Carolyn Sachs is Professor of Rural Sociology and Head of the Women's Studies Department at Pennsylvania State University. Her research examines issues of gender and agriculture and gender and environmental issues. Her first project involves exploring the new women agricultural entrepreneurs and their opportunities and barriers to success. She is also engaged in a comparative international project on gender and climate change in India in collaboration with the Food and Agriculture Organization. Her third project focuses on gender and the food system exploring gendered work in the food system from farm to table.
Her specialization is gender agriculture and environment, sociology of agriculture, sustainable agriculture, international development and climate change.

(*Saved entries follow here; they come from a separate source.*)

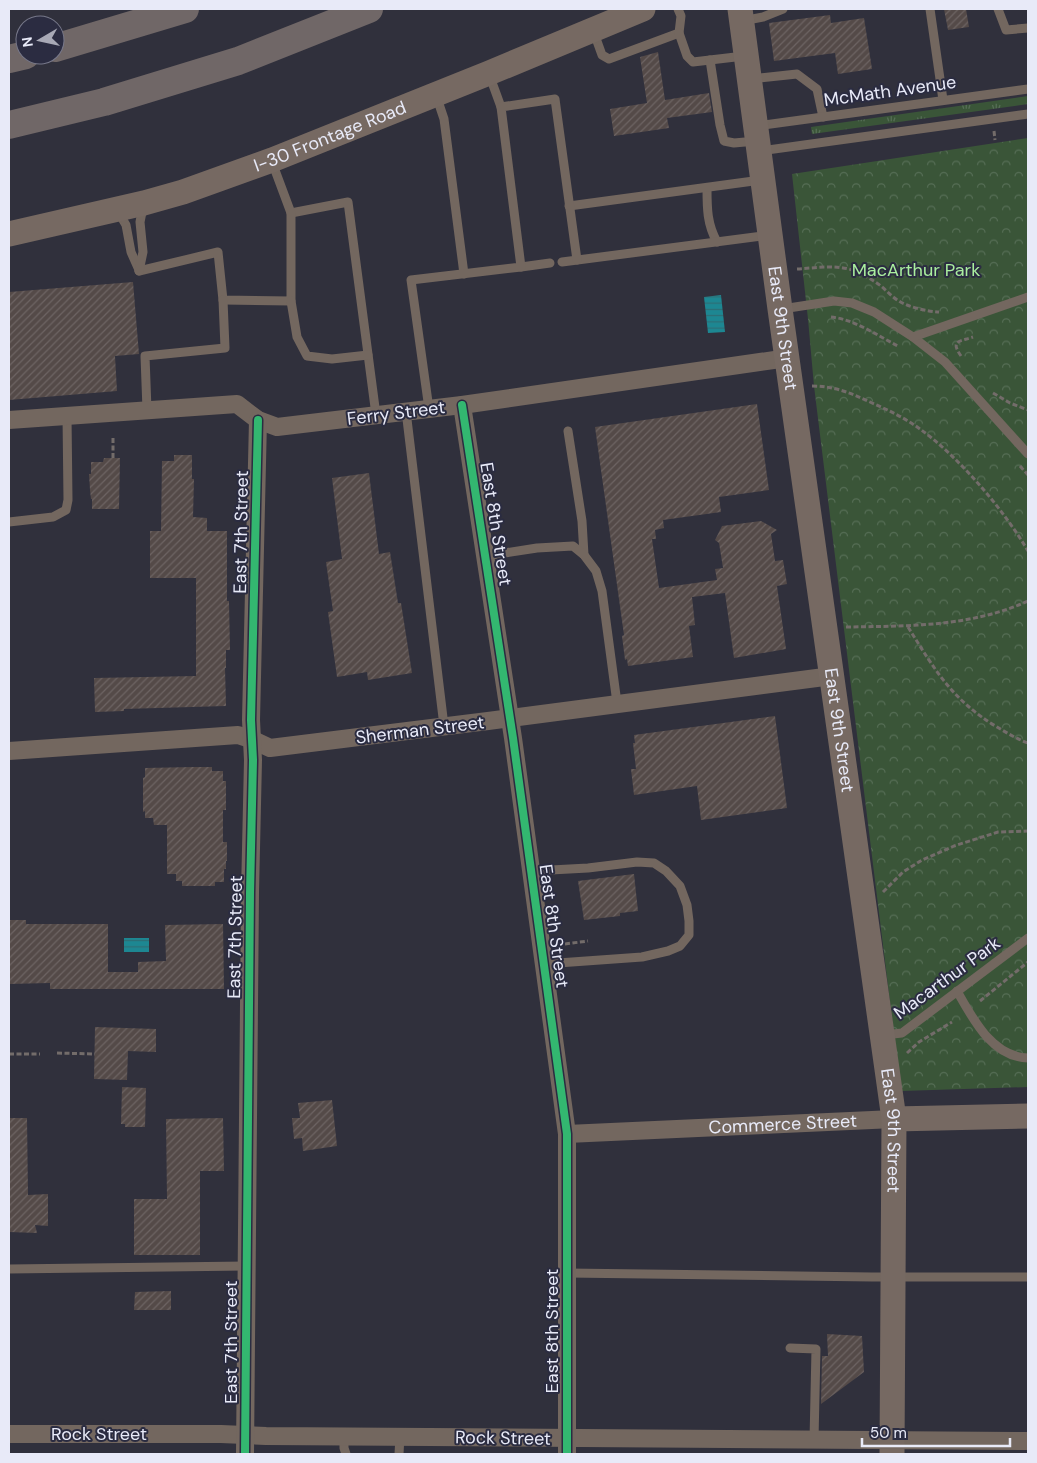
<svg xmlns="http://www.w3.org/2000/svg" width="1037" height="1463" viewBox="0 0 1037 1463" font-family="'DM Sans',sans-serif">
<defs>
<pattern id="grass-tufts" width="24" height="20" patternUnits="userSpaceOnUse" patternTransform="scale(1.25)"><rect width="24" height="20" fill="#3a5538"/><path d="M3 7l-1-3M5 7V3M7 7l1-3M15 17l-1-3M17 17v-4M19 17l1-3" fill="none" stroke="#566e56"/></pattern>
<pattern id="park-crowns" width="20" height="18" patternUnits="userSpaceOnUse" patternTransform="scale(1.25)"><rect width="20" height="18" fill="#3a5538"/><path d="M2 6a3 3 0 1 1 6 0M12 15a3 3 0 1 1 6 0" fill="none" stroke="#566e56"/></pattern>
<pattern id="water-rules" width="6" height="5" patternUnits="userSpaceOnUse" patternTransform="scale(1.25)"><rect width="6" height="5" fill="#1d8792"/><path d="M0 2.5h6" fill="none" stroke="#2d6d75"/></pattern>
<pattern id="building-hatch" width="6" height="6" patternUnits="userSpaceOnUse" patternTransform="scale(1.25)"><rect width="6" height="6" fill="#544a48"/><path d="M-1 1l2-2M0 6l6-6M5 7l2-2" fill="none" stroke="#6d6463"/></pattern>
</defs>
<rect width="100%" height="100%" fill="#30303c"/>
<!-- grass -->
<path fill="url(#grass-tufts)" d="M 1028,96 L 1028,104 L 812,134 L 811,127 Z"/>
<!-- park -->
<path fill="url(#park-crowns)" d="M 1028,138 L 1028,1087 L 901,1091 L 814,386 L 808,319 L 792,174 Z"/>
<!-- water -->
<g fill="url(#water-rules)">
<path d="M 721,295 L 725,332 L 708,333 L 704,297 Z"/>
<rect x="124" y="938" width="25" height="14"/>
</g>
<!-- building -->
<g fill="url(#building-hatch)">
<path d="M 944,9 L 966,9 L 969,27 L 948,30 Z"/>
<path d="M 830,15 L 831,23 L 864,18 L 872,69 L 838,74 L 835,53 L 774,61 L 769,23 Z"/>
<path d="M 658,52 L 665,100 L 709,93 L 712,112 L 667,118 L 669,128 L 614,136 L 610,109 L 647,103 L 640,57 Z"/>
<path d="M 133,282 L 139,354 L 115,356 L 117,391 L 9,400 L 9,292 Z"/>
<path d="M 757,404 L 769,490 L 719,497 L 721,512 L 663,520 L 664,528 L 655,530 L 656,539 L 652,539 L 659,588 L 717,580 L 715,569 L 723,568 L 719,543 L 715,540 L 722,526 L 761,521 L 777,530 L 771,534 L 775,561 L 783,560 L 787,584 L 777,586 L 786,649 L 734,658 L 725,593 L 692,597 L 695,625 L 689,626 L 693,657 L 628,666 L 627,659 L 625,660 L 622,636 L 624,635 L 595,427 Z"/>
<path d="M 174,455 L 192,455 L 192,479 L 194,479 L 193,517 L 207,518 L 207,531 L 227,531 L 227,601 L 229,601 L 230,650 L 226,650 L 226,668 L 225,668 L 226,706 L 124,709 L 124,711 L 95,712 L 94,678 L 196,676 L 196,578 L 150,578 L 150,531 L 161,531 L 162,461 L 174,461 Z"/>
<path d="M 104,458 L 120,458 L 119,509 L 92,509 L 92,499 L 91,499 L 90,490 L 89,474 L 91,474 L 91,462 L 103,462 Z"/>
<path d="M 369,473 L 379,554 L 390,552 L 398,603 L 401,603 L 412,673 L 368,680 L 367,672 L 337,677 L 328,612 L 333,611 L 326,562 L 342,559 L 332,478 Z"/>
<path d="M 775,716 L 787,808 L 701,820 L 697,786 L 634,795 L 631,769 L 636,769 L 633,743 L 635,743 L 634,735 Z"/>
<path d="M 192,767 L 212,767 L 212,771 L 223,771 L 223,781 L 226,781 L 226,810 L 223,810 L 223,842 L 227,842 L 227,861 L 226,861 L 226,869 L 224,869 L 224,882 L 215,882 L 215,886 L 182,886 L 182,881 L 176,881 L 176,874 L 167,874 L 167,825 L 154,825 L 153,818 L 145,818 L 145,811 L 143,812 L 143,778 L 145,777 L 145,768 Z"/>
<path d="M 634,874 L 638,911 L 620,913 L 620,916 L 584,920 L 578,881 Z"/>
<path d="M 9,920 L 26,920 L 26,924 L 108,924 L 108,972 L 138,972 L 138,962 L 166,961 L 165,925 L 223,924 L 224,989 L 50,989 L 50,983 L 9,984 Z"/>
<path d="M 95,1027 L 156,1029 L 156,1052 L 128,1051 L 127,1080 L 94,1079 Z"/>
<path d="M 122,1087 L 146,1088 L 145,1127 L 125,1127 L 125,1124 L 121,1124 Z"/>
<path d="M 332,1100 L 337,1146 L 303,1151 L 302,1138 L 294,1139 L 292,1118 L 300,1118 L 298,1103 Z"/>
<path d="M 9,1118 L 27,1118 L 28,1195 L 48,1194 L 48,1226 L 35,1225 L 37,1233 L 9,1232 Z"/>
<path d="M 223,1118 L 224,1171 L 200,1171 L 200,1255 L 134,1255 L 134,1199 L 167,1199 L 166,1119 Z"/>
<path d="M 171,1291 L 171,1310 L 134,1310 L 135,1292 Z"/>
<path d="M 827,1334 L 862,1336 L 864,1372 L 821,1404 L 822,1356 L 828,1356 Z"/>
</g>
<g fill="none" stroke-linecap="round" stroke-linejoin="round">
<!-- path -->
<g stroke="#736c6a" stroke-width="3" stroke-dasharray="5 2.5" stroke-linecap="butt">
<path d="M 994,131 L 995,140"/>
<path d="M 797,269 C 816,268 837,264 855,271 C 864,275 873,280 881,286 C 887,291 892,297 899,301 C 908,307 929,312 939,312"/>
<path d="M 831,317 C 854,319 878,336 898,346"/>
<path d="M 961,356 C 950,340 959,342 973,337"/>
<path d="M 812,386 C 834,386 851,393 870,402 C 888,410 905,418 920,429 C 959,457 1004,510 1028,551"/>
<path d="M 993,393 L 1010,403 L 1028,410"/>
<path d="M 113,458 L 113,438"/>
<path d="M 1020,466 L 1028,475"/>
<path d="M 846,627 C 908,626 971,627 1028,601"/>
<path d="M 908,627 C 935,670 952,700 997,727 C 1007,733 1017,739 1028,743"/>
<path d="M 883,892 L 903,872 L 922,860 L 954,846 L 998,832 L 1028,831"/>
<path d="M 565,944 L 588,941"/>
<path d="M 980,1001 L 1028,962"/>
<path d="M 57,1053 L 95,1054"/>
<path d="M 907,1053 L 919,1042 L 952,1022"/>
<path d="M 9,1054 L 40,1054"/>
</g>
<!-- lane -->
<g stroke="#73675f" stroke-width="9">
<path d="M 930,9 L 943,100"/>
<path d="M 998,9 L 1006,30 L 1028,28"/>
<path d="M 742,21 L 763,17 L 783,9"/>
<path d="M 593,30 L 602,55 L 609,59 L 679,33 L 681,16 L 678,9"/>
<path d="M 679,33 L 687,56 L 693,62 L 744,56"/>
<path d="M 710,60 L 720,125 L 724,141 L 734,143 L 756,141"/>
<path d="M 489,74 L 501,107"/>
<path d="M 751,79 L 797,74 L 817,89 L 823,117"/>
<path d="M 436,95 L 444,119 L 464,274"/>
<path d="M 756,126 L 1028,89"/>
<path d="M 760,151 L 1028,114"/>
<path d="M 707,188 C 707,208 707,224 717,242"/>
<path d="M 569,206 L 761,180"/>
<path d="M 117,210 L 126,225 L 131,252 L 139,270"/>
<path d="M 291,213 L 348,202 L 376,415"/>
<path d="M 562,262 L 770,235"/>
<path d="M 521,267 L 550,263"/>
<path d="M 139,271 L 218,252 L 223,300 L 291,301 L 291,213 L 272,162"/>
<path d="M 139,271 L 143,252 L 140,222 L 143,207"/>
<path d="M 291,301 L 297,337 L 307,356 L 332,359 L 368,355"/>
<path d="M 782,309 L 834,301 L 852,303 L 874,312 L 913,337 L 945,362 L 1028,454"/>
<path d="M 913,337 L 1028,297"/>
<path d="M 429,409 L 411,280 L 521,267 L 501,107 L 555,99 L 577,260"/>
<path d="M 147,410 L 145,356 L 225,348 L 223,300"/>
<path d="M 406,411 L 444,726"/>
<path d="M 568,431 L 582,521 L 584,555"/>
<path d="M 9,522 L 53,517 L 66,510 L 68,500 L 67,416"/>
<path d="M 485,556 L 537,548 L 573,546 L 584,555 L 596,571 L 602,591 L 617,703"/>
<path d="M 532,871 L 588,868 L 637,862 L 654,863 L 666,871 L 680,886 L 687,905 L 689,921 L 689,935 L 680,946 L 668,951 L 642,957 L 544,964"/>
<path d="M 957,991 C 973,1019 992,1057 1028,1058"/>
<path d="M 884,1035 L 902,1033 L 1028,938"/>
<path d="M 9,1269 L 246,1266"/>
<path d="M 567,1273 L 872,1277 L 1028,1277"/>
<path d="M 790,1348 L 816,1349 L 814,1440"/>
<path d="M 344,1436 L 344,1448 L 346,1454"/>
<path d="M 399,1454 L 400,1436"/>
</g>
<!-- street -->
<g stroke="#73675f" stroke-width="18">
<path d="M 462,405 L 513,738 L 567,1134 L 567,1454"/>
<path d="M 9,420 L 237,404 L 258,420 L 277,427 L 462,405 L 788,358"/>
<path d="M 9,751 L 238,735 L 253,740 L 270,748 L 488,721 L 832,676"/>
<path id="s1" d="M 567,1134 L 894,1119"/>
<path d="M 9,1434 L 221,1434 L 266,1436 L 1028,1441"/>
<path d="M 245,1454 L 250,893 L 253,760 L 251,720 L 258,420"/>
</g>
<!-- secondary -->
<g stroke="#766962" stroke-width="25">
<path id="s2" d="M 740,9 L 780,309 L 894,1119 L 892,1454"/>
<path id="s3" d="M 9,234 L 144,203 L 183,192 L 272,160 L 489,73 L 643,9"/>
<path d="M 894,1119 L 1028,1116"/>
</g>
<!-- highway -->
<g stroke="#706767" stroke-width="28">
<path d="M 55,48 L 185,9"/>
<path d="M 9,59 L 26,55"/>
<path d="M 9,125 L 104,102 L 238,61 L 369,9"/>
</g>
<!-- cycleway casing -->
<g stroke="#2b2c41" stroke-width="11">
<g id="cycleway">
<path d="M 462,405 L 513,738 L 567,1134 L 567,1454"/>
<path d="M 245,1454 L 250,893 L 253,760 L 251,720 L 258,420"/>
</g>
</g>
<!-- cycleway -->
<use href="#cycleway" stroke="#33b770" stroke-width="8"/>
</g>
<g text-anchor="middle" dominant-baseline="central" stroke-width="4" stroke-linejoin="round" paint-order="stroke">
<!-- street labels -->
<g font-size="18" fill="#e8eaf8" stroke="#2b2c41">
<text transform="translate(890 91) rotate(-8)">McMath Avenue</text>
<text stroke="none"><textPath href="#s3" startOffset="336">I-30 Frontage Road</textPath></text>
<text stroke="none"><textPath href="#s2" startOffset="322">East 9th Street</textPath></text>
<text transform="translate(396 413) rotate(-7)">Ferry Street</text>
<text transform="translate(496 524) rotate(81)">East 8th Street</text>
<text transform="translate(241 532) rotate(-89)">East 7th Street</text>
<text transform="translate(420 730) rotate(-7)">Sherman Street</text>
<text stroke="none"><textPath href="#s2" startOffset="728">East 9th Street</textPath></text>
<text transform="translate(554 926) rotate(82)">East 8th Street</text>
<text transform="translate(235 937) rotate(-89)">East 7th Street</text>
<text transform="translate(947 978) rotate(-36)">Macarthur Park</text>
<text stroke="none"><textPath href="#s1" startOffset="216">Commerce Street</textPath></text>
<text stroke="none"><textPath href="#s2" startOffset="1132">East 9th Street</textPath></text>
<text transform="translate(552 1331) rotate(-90)">East 8th Street</text>
<text transform="translate(231 1342) rotate(-90)">East 7th Street</text>
<text x="99" y="1434">Rock Street</text>
<text transform="translate(503 1438) rotate(1)">Rock Street</text>
</g>
<!-- park labels -->
<g font-size="18" fill="#aaef9f" stroke="#2b2c41">
<text x="916" y="270">MacArthur Park</text>
</g>
</g>
<!-- border -->
<rect width="1037" height="1463" fill="none" stroke="#e8eaf8" stroke-width="20"/>
<!-- north arrow -->
<g transform="translate(40 40) rotate(261)"><circle r="24" fill="#2b2c41" stroke="#77788a"/>
<path d="M0-4L9 19L0 12L-9 19Z" fill="#a8a9b6"/>
<text y="-8" font-size="14" font-weight="bold" text-anchor="middle" fill="#e8eaf8">N</text>
</g>
<!-- scale -->
<path d="M862 1438v8h148v-8" fill="none" stroke="#e8eaf8" stroke-width="2.5"/>
<text x="870" y="1438" font-size="15" fill="#e8eaf8" stroke="#2b2c41" stroke-width="4" paint-order="stroke">50 m</text>
</svg>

Dr. Sachs' extension and outreach interests include working with the Pennsylvania Women’s Agricultural Network (PAWAgN) to provide hands-on agricultural, entrepreneurship, and leadership training. She serves on an expert panel to the UN on Gender, Water, and Sanitation.
It will continue on Saturday, October 10 where attendees will enjoy a keynote address by Dr. Lauret Savoy, professor of Environmental Studies at Mount Holyoke College.
Savoy is teacher, earth scientist, writer, photographer, and pilot. She is also a woman of mixed African-American, Native American, and Euro-American heritage. Her courses consider how braided strands of human history and geologic-natural history contribute to the stories we tell of the land's origin and history, and to stories we tell of ourselves in the land and of relational identity. In each course, Savoy challenges students to examine their assumptions about the world. Her specialization is the complex layering of natural and cultural histories that creates what is experienced as "sense of place"; intersections of cultural identity and environmental awareness, thought, and activism; images and ideas of natural landscapes in the American West.
Following the lecture, the day's events will include a roundtable discussion on women’s leadership in Georgia’s eco-activism; sessions on various topics such as environmental justice, climate change, local food and food insecurity, recycling and conserving on college campuses and protecting Georgia’s bee population; and various workshops such as “propagating native seeds” with the State Botanical Garden and “environmental policy change” with Georgia WAND. Additionally, there will be film screenings, tours, and exhibits.